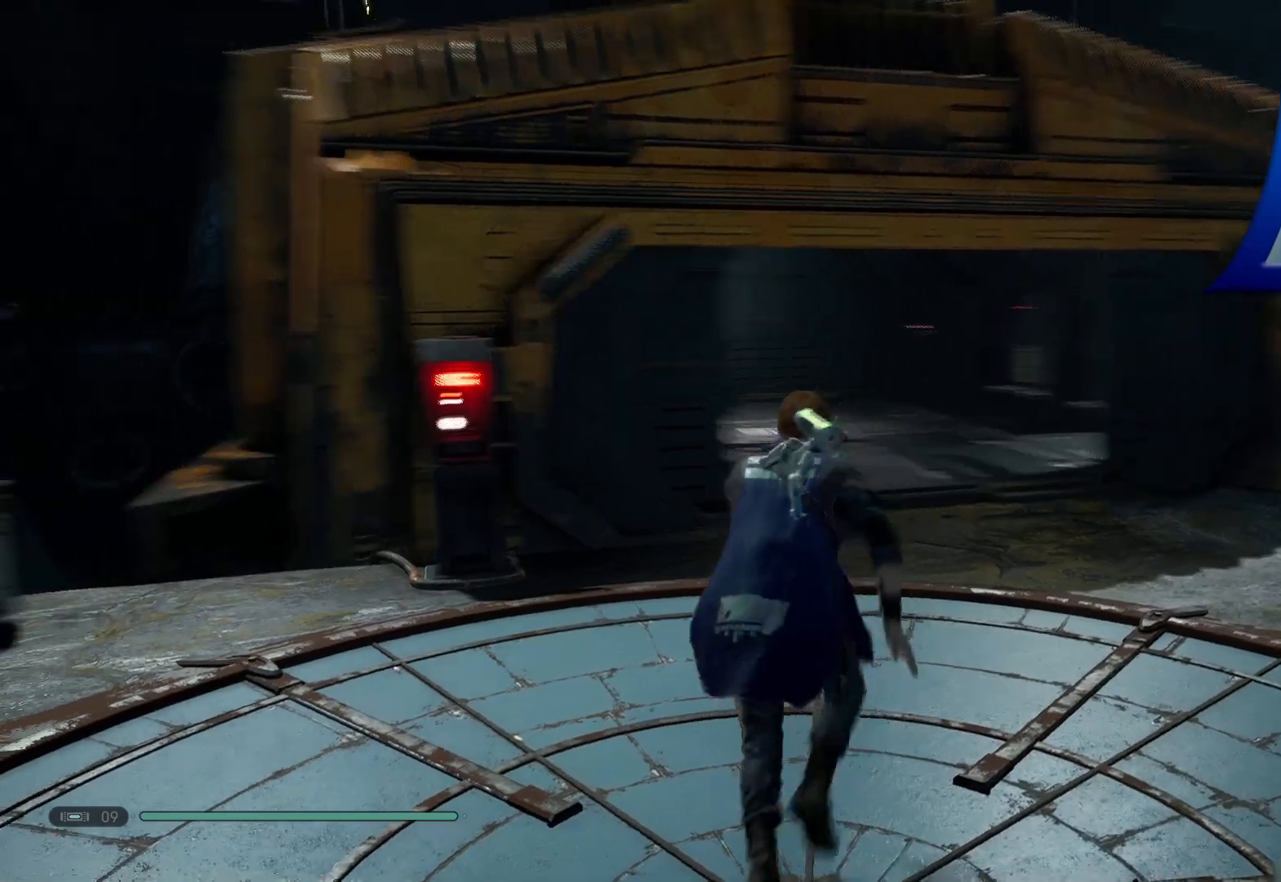
{"buttons": [], "left_stick": "center", "right_stick": "up-left", "events": [[117, "left_stick", "up-right"], [150, "right_stick", "center"], [233, "left_stick", "center"], [283, "right_stick", "left"], [417, "right_stick", "up-left"]]}
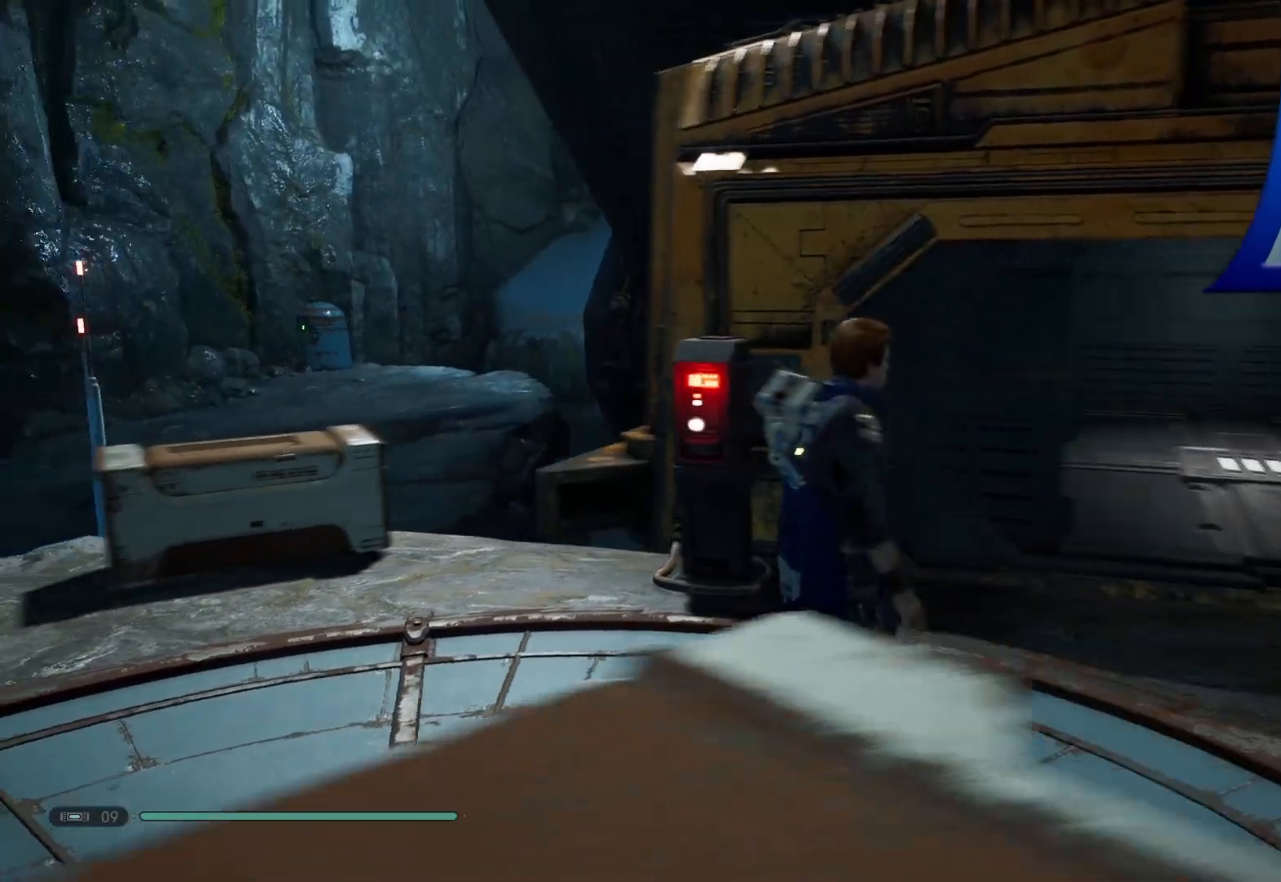
{"buttons": [], "left_stick": "up-right", "right_stick": "right", "events": [[17, "right_stick", "center"], [167, "left_stick", "up-right"], [233, "right_stick", "right"]]}
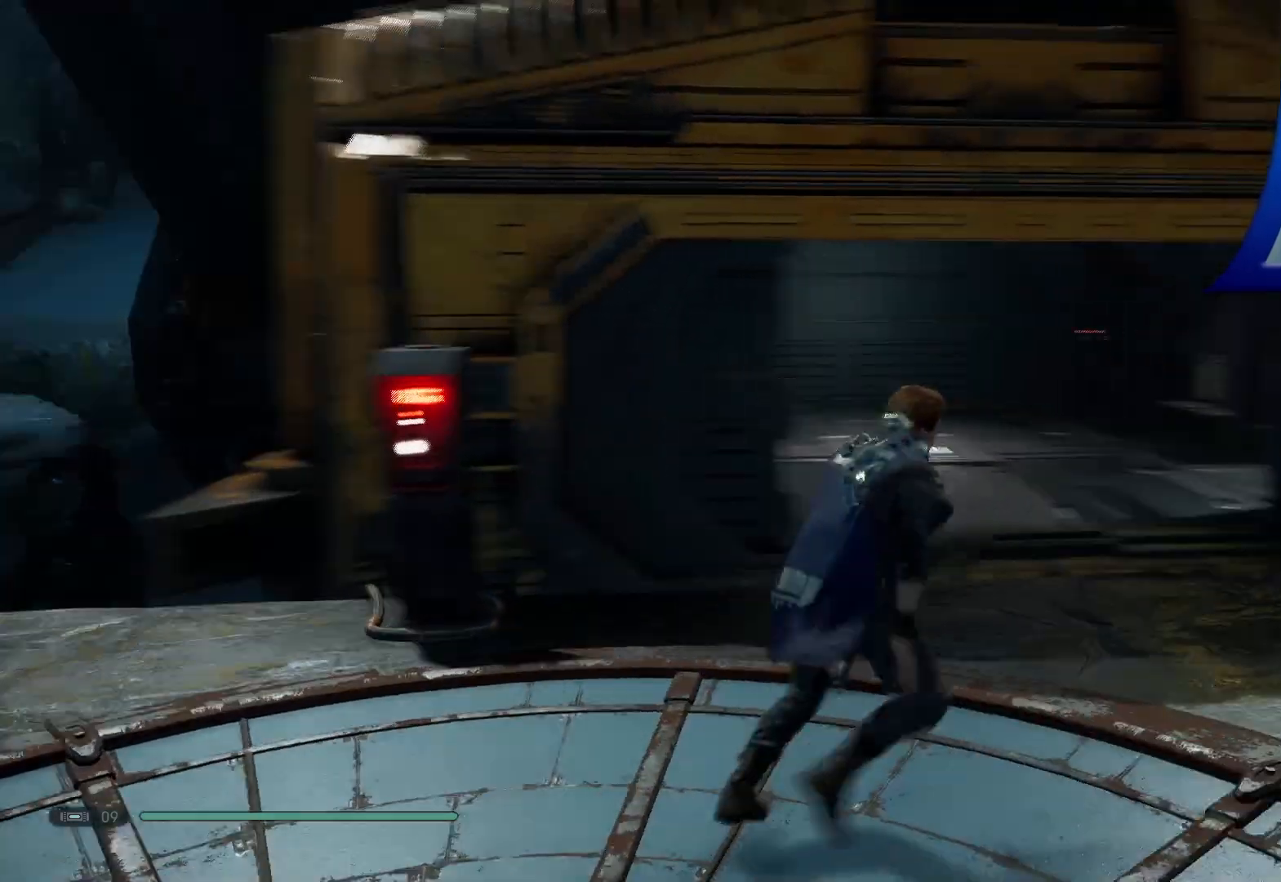
{"buttons": [], "left_stick": "up", "right_stick": "center", "events": [[17, "right_stick", "center"], [150, "left_stick", "up"], [250, "L3", "down"], [450, "L3", "up"]]}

++++++

> TASK DESCRIPTION
Leaving the pictures out, output all of the listing exactly.

> EXERCISE ANSWER
{"buttons": [], "left_stick": "center", "right_stick": "up-left", "events": [[117, "left_stick", "up-right"], [150, "right_stick", "center"], [233, "left_stick", "center"], [283, "right_stick", "left"], [417, "right_stick", "up-left"]]}
{"buttons": [], "left_stick": "up-right", "right_stick": "right", "events": [[17, "right_stick", "center"], [167, "left_stick", "up-right"], [233, "right_stick", "right"]]}
{"buttons": [], "left_stick": "up", "right_stick": "center", "events": [[17, "right_stick", "center"], [150, "left_stick", "up"], [250, "L3", "down"], [450, "L3", "up"]]}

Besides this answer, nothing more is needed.